The Iran–Iraq War dragged forty nations into its orbit; it created a complicated geopolitical landscape. Razoux navigates this with skill and erudition, leaving the reader informed but not overly bewildered. Kidnappings in Lebanon and bombs in Paris and on commercial passenger jets were the collateral damage of this international game as other global powers entered the fray. The US naval engagements in the Persian Gulf during this conflict were that nation’s most significant since the Second World War. Israel, long seen as Iran’s mortal foe, supported Tehran with weapons, for the Israelis greatly feared a triumphant and nuclear-armed Saddam. Indeed, Razoux notes how the Iranian government sent the Israelis a photo of Saddam’s fledgling nuclear plant at Osirak with a note attached. The Israeli reply simply said, ‘Don’t worry about this target, we are taking care of it.’ They did, bombing it into oblivion in 1981. Iran also received military assistance from the Soviet Union, Libya, China and North Korea. Iraq, in turn, was assisted by a broad coalition of Sunni Arab partners. Some members of that alliance were not, however, above playing both sides. One such nation was Turkey, which emerged with handsome profits. Kissinger’s quip that he hoped both sides would lose sums up the chaotic opportunism that reigned for the years during which Iraqi and Iranian soldiers fought and died in their hundreds of thousands. In total, 180,000 Iraqis and 500,000 Iranians were killed in the fighting. Upwards of 1,500,000 were wounded.

The echoes for today’s conflicts in the Middle East are difficult to ignore. Razoux is too clever to descend into a parallel analysis of today’s messes, wisely leaving the reader to do so with the benefit of his scholarship and insight. When one reads about the massacres in the marshes, the horrors of trench warfare and child soldiers dying in their thousands, one can immediately understand why Iran should seek nuclear capability – and it is not to fight Israel. Iranian policy objectives are informed by fear of Iraq as much as dislike of the West.

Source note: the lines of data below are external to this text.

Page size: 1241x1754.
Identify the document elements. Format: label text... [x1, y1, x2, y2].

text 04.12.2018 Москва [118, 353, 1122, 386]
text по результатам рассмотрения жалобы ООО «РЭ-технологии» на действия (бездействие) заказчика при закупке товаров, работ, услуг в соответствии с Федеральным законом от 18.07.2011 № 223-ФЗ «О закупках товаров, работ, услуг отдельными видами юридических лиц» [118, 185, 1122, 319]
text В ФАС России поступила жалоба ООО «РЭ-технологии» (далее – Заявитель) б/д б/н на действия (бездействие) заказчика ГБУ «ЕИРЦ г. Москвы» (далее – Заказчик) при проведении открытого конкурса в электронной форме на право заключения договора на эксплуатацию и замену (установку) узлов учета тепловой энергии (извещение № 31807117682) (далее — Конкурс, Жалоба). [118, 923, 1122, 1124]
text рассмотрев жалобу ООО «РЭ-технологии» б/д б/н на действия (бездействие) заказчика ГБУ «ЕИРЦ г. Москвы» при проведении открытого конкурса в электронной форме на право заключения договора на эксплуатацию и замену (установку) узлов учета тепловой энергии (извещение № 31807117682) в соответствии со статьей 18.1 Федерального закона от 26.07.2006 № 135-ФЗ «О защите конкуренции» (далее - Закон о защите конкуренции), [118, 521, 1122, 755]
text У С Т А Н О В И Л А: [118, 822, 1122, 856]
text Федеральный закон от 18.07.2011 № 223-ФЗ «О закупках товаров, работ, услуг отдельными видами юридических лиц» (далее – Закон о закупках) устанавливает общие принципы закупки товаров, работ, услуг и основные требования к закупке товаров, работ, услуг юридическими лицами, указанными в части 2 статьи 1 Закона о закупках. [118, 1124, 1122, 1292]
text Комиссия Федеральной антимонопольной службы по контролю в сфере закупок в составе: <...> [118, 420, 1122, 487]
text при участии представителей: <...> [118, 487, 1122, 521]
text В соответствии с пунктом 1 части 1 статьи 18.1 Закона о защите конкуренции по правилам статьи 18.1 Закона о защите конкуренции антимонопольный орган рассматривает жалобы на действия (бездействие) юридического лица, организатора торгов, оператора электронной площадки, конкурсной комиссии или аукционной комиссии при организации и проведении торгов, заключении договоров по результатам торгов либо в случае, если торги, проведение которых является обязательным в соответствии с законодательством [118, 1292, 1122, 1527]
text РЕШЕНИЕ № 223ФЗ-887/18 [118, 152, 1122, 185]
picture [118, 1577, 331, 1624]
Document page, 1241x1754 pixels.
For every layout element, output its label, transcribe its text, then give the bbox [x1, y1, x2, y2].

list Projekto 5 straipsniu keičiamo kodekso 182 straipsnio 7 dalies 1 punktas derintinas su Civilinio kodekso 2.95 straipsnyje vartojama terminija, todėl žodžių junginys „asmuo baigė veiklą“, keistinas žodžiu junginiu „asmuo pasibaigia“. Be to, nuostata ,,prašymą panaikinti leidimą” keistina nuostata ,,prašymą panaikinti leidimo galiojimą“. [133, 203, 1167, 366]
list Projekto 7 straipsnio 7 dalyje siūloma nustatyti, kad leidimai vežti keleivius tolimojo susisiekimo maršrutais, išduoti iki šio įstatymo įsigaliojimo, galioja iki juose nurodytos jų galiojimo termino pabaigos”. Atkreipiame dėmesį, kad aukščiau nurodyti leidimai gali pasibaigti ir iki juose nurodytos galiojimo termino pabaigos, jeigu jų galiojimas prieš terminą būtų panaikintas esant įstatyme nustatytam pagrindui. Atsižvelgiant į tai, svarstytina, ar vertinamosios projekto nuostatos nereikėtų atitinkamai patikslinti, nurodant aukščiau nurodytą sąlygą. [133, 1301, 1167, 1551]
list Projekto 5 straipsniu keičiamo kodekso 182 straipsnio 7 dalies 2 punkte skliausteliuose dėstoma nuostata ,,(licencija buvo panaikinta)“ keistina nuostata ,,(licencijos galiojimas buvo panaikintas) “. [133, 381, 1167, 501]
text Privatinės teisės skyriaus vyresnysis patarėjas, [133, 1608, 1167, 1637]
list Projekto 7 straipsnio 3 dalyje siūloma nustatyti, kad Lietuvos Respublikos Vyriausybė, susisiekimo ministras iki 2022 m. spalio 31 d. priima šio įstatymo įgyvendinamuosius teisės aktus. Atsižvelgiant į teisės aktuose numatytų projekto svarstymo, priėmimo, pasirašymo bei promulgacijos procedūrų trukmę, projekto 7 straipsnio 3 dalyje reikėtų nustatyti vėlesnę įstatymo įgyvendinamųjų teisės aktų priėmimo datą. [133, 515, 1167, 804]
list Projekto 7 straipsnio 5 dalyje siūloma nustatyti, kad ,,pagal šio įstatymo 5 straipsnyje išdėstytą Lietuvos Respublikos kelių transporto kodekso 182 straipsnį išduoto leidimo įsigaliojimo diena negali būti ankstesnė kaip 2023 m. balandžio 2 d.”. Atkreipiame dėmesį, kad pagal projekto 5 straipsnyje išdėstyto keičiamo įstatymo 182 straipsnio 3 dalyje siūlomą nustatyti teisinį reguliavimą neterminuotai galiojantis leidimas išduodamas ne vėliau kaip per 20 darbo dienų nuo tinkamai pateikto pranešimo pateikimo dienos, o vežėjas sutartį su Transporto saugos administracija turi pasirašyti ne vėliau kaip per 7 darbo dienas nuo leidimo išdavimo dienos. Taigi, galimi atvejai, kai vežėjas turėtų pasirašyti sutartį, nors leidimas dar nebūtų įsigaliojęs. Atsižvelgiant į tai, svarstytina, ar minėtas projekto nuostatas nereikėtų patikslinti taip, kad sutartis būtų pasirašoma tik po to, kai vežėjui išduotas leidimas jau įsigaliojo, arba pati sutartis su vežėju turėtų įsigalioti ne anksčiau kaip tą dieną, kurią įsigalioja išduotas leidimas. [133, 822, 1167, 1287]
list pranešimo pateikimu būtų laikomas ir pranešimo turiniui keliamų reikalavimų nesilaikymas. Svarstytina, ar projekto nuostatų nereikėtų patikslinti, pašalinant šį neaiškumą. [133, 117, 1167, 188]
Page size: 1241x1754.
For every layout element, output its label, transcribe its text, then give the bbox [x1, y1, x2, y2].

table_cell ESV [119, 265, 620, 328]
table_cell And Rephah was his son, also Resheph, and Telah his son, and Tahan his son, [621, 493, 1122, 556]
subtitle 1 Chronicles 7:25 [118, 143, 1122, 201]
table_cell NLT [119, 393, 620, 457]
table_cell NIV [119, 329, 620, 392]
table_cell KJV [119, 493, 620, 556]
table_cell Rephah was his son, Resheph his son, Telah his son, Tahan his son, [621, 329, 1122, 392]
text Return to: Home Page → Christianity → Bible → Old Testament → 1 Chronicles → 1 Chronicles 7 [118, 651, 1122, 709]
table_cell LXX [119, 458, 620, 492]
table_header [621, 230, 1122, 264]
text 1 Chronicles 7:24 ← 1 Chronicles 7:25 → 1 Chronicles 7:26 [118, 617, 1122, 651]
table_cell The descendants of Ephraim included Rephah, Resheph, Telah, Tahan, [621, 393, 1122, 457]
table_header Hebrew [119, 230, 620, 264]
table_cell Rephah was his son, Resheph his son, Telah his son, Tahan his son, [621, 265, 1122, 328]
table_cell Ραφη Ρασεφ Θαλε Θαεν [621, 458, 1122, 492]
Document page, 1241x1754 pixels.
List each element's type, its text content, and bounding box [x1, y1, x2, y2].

At one point in the war, as waves of bombs struck Western interests in Beirut and Westerners were kidnapped monthly, the US considered direct military intervention in the conflict in Iran and Iraq to prevent ‘the establishment of a Shiite government in Baghdad’. It is a sobering thought that the US invasion of Iraq in 2003 led to the establishment of exactly such a government. Indeed, ‘Mission Accomplished’ might easily have referred to the Islamic Republic of Iran’s regional strategies, for 2003 gave the country what it never managed to achieve during its struggle to the death with Saddam Hussein: a Shiite regime in Baghdad.

This was a war with everything: energy competition, sectarian hatred, ethnic divisions, trench warfare, aerial dogfights, chemical weapons, international intrigue, murky dealings and a horrific human toll on all sides. Pierre Razoux’s excellent and lucidly translated study does this awful conflict justice in an even-handed and professional manner. It is a must read for anyone with an interest in Iran, Iraq and the region as it stands today.